# Directions for this task:
Each record below should be printed exactly as it was written.

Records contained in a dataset
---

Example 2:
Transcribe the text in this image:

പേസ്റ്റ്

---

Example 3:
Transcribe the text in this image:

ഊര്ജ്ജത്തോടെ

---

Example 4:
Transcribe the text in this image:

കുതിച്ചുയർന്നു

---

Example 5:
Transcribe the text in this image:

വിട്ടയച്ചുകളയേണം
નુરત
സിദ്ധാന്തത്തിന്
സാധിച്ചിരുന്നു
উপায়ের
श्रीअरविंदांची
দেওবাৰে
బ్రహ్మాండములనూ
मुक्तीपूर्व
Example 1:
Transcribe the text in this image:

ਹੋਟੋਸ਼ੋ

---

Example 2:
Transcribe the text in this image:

# Output of the exercise:
---

Example 2:
Transcribe the text in this image:

പേസ്റ്റ്

---

Example 3:
Transcribe the text in this image:

ഊര്ജ്ജത്തോടെ

---

Example 4:
Transcribe the text in this image:

കുതിച്ചുയർന്നു

---

Example 5:
Transcribe the text in this image:

വിട്ടയച്ചുകളയേണം
નુરત
സിദ്ധാന്തത്തിന്
സാധിച്ചിരുന്നു
উপায়ের
श्रीअरविंदांची
দেওবাৰে
బ్రహ్మాండములనూ
मुक्तीपूर्व
Example 1:
Transcribe the text in this image:

ਹੋਟੋਸ਼ੋ

---

Example 2:
Transcribe the text in this image:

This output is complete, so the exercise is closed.